Como cada año, se acercaba la fecha en la que el colegio de los Hermanos Maristas, nos daba
huchas con formas de cabezas de indios, negritos y chinitos a todos los
voluntarios que quisiéramos salir a pedir para las Misiones Católicas de todo
el mundo.
Nos reunimos cuatro amigos de la clase, para ser ese año los campeones
del colegio, pues el año anterior nos quedamos a muy pocas pesetas de ser los
mayores recaudadores. Este año ganaríamos nosotros, porque teníamos una
estrategia.
La primera parte fue ofrecernos voluntarios al hermano Claudio para
ayudarle a traer toda la propaganda que correspondía al colegio para la cuestación desde la calle Don Remondo, lo cual hicimos
con mucho gusto, ya que nos permitió tener más banderines, escudos y demás
parafernalia que nadie, y para el plan de la mesa que pensábamos poner nos
venía de escándalo.
Ya teníamos localizada la mesa petitoria, el mantel, la gran bandeja
de plata del centro y lo que era más importante y manteníamos en absoluto
secreto, el sitio donde instalaríamos todo esto. Ya que en las puertas de las
iglesias no podía ser porque las señoras de las parroquias ponían la suya, se
me ocurrió ponerla en la Plaza del Duque, en la acera entre la confitería de mi
padre y el Hotel Venecia.
Una semana antes ya estaba todo preparado, incluso yo había hablado
con algunas de las señoras mas riquitas del barrio, para pedirle que dejaran su
óbolo en nuestra mesa; pero nos dieron las notas de la quincena el domingo
antes, y las mías aunque buenas, me habían situado en el puesto número once de
la clase, y de ahí vino el problema que yo no esperaba.

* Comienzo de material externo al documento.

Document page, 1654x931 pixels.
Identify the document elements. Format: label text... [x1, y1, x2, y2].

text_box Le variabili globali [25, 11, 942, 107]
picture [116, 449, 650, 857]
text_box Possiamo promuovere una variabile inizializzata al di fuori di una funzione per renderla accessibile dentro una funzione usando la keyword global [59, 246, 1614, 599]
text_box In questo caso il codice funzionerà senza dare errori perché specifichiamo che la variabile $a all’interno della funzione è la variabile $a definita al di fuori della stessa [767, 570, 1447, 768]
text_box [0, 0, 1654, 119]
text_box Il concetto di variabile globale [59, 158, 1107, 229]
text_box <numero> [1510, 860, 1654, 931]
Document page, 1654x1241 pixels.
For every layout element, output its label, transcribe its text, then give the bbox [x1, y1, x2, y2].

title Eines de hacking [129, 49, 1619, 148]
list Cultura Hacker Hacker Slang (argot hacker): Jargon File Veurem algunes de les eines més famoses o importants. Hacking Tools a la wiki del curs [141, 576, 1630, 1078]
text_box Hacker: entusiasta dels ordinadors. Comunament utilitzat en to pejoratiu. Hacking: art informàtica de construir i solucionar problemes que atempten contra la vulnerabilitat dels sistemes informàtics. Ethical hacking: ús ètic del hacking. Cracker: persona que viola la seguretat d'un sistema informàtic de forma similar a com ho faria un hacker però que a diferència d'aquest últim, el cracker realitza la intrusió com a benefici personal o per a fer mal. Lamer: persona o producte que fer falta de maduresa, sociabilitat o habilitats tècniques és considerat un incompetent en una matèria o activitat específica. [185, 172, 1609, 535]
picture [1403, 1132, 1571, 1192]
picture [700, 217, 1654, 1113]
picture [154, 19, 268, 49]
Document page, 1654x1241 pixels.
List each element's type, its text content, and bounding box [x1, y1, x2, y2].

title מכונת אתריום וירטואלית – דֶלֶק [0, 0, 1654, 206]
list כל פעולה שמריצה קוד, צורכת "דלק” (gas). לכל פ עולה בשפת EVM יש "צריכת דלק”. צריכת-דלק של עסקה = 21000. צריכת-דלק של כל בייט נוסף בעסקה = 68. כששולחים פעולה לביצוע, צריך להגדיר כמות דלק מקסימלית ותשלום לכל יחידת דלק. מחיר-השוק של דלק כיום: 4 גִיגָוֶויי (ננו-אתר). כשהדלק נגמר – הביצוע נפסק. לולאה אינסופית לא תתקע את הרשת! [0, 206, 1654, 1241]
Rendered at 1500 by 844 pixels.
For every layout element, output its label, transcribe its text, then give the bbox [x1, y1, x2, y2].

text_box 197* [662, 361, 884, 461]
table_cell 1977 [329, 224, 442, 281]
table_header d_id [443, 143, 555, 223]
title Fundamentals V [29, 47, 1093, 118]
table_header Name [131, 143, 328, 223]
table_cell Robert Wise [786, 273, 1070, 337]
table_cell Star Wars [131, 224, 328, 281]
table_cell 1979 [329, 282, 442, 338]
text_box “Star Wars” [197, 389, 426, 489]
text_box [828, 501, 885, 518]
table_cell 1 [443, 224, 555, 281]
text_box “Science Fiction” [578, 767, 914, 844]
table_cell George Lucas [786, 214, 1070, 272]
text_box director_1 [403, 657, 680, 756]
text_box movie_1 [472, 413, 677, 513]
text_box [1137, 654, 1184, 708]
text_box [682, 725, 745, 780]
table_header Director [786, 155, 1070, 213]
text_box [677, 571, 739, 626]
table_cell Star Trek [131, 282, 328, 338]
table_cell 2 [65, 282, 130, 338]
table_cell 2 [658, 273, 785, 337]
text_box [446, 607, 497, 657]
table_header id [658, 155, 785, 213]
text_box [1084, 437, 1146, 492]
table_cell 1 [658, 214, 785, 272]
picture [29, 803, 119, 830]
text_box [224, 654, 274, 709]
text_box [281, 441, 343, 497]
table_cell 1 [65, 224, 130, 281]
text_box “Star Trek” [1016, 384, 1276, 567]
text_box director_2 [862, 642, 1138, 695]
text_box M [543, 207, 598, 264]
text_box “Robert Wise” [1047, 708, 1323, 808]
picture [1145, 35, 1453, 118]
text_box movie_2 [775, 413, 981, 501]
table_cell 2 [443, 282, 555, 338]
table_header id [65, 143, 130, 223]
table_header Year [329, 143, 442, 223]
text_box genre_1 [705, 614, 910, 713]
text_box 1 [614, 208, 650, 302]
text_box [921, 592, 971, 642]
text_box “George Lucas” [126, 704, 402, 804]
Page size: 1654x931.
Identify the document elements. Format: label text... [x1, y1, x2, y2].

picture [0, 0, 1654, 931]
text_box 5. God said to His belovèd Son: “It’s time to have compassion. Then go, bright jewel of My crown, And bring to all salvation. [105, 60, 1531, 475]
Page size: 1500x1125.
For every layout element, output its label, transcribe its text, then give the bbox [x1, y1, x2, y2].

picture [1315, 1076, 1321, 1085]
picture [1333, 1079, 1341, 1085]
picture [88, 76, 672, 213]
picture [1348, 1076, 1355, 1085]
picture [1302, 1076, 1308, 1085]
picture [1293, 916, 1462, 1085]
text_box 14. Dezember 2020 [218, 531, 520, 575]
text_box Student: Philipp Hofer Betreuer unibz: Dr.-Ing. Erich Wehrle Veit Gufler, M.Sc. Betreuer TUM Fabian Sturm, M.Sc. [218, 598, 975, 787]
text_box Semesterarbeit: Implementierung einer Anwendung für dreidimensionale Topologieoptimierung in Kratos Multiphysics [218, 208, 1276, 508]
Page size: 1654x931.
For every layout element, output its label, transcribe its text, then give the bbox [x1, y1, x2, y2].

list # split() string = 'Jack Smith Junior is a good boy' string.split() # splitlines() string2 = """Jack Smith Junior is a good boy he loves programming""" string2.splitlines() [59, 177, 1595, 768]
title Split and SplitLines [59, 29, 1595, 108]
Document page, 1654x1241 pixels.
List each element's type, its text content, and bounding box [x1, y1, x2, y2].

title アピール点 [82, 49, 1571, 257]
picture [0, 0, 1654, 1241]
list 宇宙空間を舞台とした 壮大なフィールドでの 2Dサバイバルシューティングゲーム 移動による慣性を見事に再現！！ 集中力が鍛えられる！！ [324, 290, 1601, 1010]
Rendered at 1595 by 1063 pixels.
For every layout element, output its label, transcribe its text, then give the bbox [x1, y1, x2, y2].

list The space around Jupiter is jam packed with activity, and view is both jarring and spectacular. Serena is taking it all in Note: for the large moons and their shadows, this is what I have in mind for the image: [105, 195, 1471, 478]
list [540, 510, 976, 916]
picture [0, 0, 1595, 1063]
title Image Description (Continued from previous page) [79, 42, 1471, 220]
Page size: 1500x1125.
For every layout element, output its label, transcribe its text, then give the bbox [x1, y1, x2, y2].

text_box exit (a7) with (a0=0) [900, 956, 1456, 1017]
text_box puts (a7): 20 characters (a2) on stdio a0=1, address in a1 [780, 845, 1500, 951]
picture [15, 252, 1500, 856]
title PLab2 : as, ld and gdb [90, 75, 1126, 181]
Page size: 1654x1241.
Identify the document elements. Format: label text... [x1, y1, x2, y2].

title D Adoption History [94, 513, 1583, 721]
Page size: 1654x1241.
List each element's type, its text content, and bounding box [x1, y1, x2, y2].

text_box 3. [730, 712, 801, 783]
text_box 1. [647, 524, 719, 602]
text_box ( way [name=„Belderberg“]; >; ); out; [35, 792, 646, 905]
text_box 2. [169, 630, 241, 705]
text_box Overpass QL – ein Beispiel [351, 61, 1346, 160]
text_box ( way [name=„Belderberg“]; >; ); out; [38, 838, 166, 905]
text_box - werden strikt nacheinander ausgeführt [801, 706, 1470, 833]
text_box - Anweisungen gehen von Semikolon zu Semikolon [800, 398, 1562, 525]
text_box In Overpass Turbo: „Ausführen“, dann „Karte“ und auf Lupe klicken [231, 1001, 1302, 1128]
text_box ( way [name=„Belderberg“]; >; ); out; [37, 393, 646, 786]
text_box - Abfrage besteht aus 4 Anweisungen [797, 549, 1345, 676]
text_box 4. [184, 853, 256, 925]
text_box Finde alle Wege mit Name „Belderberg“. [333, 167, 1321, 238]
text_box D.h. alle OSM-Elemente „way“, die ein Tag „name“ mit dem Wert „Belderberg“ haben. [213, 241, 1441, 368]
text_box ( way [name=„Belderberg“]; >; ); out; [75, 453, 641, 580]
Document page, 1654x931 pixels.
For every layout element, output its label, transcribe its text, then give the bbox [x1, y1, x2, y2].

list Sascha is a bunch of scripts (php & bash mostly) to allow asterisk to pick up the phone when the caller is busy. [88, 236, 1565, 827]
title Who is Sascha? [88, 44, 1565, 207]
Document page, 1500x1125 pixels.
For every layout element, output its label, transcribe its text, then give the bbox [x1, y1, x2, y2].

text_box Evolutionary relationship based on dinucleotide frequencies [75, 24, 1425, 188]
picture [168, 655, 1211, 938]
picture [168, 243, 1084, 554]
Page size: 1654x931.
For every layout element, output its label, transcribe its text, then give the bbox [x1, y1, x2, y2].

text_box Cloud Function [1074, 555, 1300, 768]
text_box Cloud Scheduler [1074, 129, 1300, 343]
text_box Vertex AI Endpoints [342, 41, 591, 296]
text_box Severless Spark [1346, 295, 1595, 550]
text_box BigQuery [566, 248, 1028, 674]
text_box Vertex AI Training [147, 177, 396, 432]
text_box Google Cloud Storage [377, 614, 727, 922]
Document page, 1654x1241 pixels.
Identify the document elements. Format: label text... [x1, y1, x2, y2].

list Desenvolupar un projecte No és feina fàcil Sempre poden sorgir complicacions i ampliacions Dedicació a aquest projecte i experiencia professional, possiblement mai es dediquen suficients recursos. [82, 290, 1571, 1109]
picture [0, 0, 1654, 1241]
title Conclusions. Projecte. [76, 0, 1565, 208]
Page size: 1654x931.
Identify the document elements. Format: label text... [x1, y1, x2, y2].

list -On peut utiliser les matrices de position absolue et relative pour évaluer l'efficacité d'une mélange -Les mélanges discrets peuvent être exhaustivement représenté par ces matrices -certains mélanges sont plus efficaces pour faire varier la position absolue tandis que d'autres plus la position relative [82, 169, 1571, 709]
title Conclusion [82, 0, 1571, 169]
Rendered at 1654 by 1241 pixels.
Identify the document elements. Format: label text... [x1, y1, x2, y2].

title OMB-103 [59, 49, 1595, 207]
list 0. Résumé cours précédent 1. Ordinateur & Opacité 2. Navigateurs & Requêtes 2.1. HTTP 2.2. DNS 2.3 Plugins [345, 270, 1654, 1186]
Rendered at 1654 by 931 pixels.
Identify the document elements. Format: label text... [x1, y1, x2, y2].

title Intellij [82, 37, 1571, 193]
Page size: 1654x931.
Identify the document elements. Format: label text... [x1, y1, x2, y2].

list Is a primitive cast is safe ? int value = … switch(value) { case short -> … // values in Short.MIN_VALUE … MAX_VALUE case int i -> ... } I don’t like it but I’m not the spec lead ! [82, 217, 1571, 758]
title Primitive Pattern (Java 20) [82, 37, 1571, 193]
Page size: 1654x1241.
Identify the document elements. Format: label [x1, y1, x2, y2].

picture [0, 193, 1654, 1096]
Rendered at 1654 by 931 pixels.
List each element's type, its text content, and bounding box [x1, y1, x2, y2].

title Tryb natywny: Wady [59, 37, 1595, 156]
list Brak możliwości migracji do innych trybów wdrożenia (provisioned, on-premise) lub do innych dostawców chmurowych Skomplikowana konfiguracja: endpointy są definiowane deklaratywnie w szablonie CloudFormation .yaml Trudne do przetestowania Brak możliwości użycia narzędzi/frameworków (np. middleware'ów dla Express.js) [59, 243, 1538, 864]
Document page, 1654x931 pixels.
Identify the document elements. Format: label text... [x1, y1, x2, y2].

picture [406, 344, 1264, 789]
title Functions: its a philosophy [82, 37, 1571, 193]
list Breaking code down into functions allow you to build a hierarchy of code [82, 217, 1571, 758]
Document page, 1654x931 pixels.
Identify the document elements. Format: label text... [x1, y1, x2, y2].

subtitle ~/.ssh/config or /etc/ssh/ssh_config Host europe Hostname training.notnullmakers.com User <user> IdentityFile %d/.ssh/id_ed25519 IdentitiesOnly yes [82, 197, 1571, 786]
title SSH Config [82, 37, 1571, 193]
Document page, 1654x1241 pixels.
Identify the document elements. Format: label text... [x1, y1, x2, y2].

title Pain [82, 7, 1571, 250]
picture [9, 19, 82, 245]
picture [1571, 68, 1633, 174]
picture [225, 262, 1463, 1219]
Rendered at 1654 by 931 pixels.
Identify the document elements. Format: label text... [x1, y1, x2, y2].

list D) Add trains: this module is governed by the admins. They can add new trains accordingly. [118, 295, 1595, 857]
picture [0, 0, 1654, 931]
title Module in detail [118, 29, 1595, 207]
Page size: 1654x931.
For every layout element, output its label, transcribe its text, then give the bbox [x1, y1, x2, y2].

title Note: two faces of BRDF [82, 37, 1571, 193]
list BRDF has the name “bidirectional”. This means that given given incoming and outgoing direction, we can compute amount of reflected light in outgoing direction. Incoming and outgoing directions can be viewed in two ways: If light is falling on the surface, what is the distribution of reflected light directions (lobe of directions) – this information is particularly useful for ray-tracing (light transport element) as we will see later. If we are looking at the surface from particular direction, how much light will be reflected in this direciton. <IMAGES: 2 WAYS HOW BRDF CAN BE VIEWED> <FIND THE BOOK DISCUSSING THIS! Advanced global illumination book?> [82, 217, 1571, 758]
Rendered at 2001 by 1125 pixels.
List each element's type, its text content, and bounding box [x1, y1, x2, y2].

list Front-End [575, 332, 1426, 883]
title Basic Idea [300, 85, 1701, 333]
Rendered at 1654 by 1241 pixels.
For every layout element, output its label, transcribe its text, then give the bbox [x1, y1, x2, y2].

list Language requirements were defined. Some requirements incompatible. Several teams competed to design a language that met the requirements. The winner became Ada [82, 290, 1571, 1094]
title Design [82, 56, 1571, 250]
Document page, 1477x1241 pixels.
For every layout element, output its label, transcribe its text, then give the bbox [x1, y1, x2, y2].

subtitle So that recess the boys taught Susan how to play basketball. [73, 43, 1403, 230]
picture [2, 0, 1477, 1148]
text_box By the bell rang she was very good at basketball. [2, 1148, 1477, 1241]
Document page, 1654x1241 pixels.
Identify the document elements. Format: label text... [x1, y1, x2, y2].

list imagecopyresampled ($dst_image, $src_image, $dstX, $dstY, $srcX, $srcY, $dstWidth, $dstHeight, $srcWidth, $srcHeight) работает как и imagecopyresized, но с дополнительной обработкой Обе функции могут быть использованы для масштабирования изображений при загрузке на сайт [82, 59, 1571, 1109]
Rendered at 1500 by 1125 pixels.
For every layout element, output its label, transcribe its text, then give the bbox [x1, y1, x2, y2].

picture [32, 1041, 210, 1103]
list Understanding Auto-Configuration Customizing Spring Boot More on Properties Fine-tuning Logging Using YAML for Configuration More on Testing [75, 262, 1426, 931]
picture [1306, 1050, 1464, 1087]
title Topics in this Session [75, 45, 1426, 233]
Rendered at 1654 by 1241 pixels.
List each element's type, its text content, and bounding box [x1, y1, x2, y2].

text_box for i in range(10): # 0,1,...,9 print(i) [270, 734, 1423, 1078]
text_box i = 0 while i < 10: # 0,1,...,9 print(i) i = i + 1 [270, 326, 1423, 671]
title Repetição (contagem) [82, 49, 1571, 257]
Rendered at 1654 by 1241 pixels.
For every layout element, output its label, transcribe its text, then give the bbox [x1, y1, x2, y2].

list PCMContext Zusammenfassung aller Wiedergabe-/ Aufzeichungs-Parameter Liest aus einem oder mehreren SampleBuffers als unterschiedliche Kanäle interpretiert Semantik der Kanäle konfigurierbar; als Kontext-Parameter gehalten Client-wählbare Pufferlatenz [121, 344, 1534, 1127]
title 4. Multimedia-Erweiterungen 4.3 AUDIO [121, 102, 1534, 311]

Cuando llegué con las notas a la tienda de mi padre y entre varios de mis amigos como escuderos,
se las entregué dispuesto a aguantar el chaparrón, pues él quería que yo fuera
de los cinco primeros del curso, de forma que me hizo entrar a la trastienda
donde me dio todas las guantadas que quiso hasta que se cansó, pero lo más duro
fue cuando me castigó a no salir a pedir en el Domund, después de todo el
trabajo que me había tomado.
De nada sirvieron la mediación de mis amigos y la de algunos de sus
padres, por lo que tuve que ver desde la puerta de la tienda como montaban la
mesa y me miraban con lástima mis compañeros, pues habíamos trabajado duro para
ser los mejores.
Quedamos en que yo me llevaría mi hucha a la tienda para ver de pedir
a la gente que entrara a comprar, lo cual impidió mi padre escondiéndome al
chinito, así que tragándome mis lagrimas de hombre de diez añitos pasé uno de
los peores días de mi vida.
Lo que nunca supo, fue que le quité un montón de dinero en moneditas
para al día siguiente echar algo en la hucha y que no llegara vacía al colegio.
Mis amigos no consintieron que me retirara de la mesa por no haber podido echar
una mano, lo que nos castigó nuevamente a los cuatro al segundo puesto.
Pero ¿Sabéis qué? Aquello contribuyó a que cimentara entre nosotros
una profunda amistad que mantuvimos hasta que salimos del colegio para que cada
uno siguiera su camino de adulto.
Esto que escribo, me lo recordó uno de aquellos amigos del colegio que
me encontré la tarde de un sábado de octubre en la boda de una sobrina. Me
comentó, que nunca en su vida pudo olvidar aquel episodio de cuando
estábamos en Ingreso, antes de empezar el bachillerato. Yo tampoco.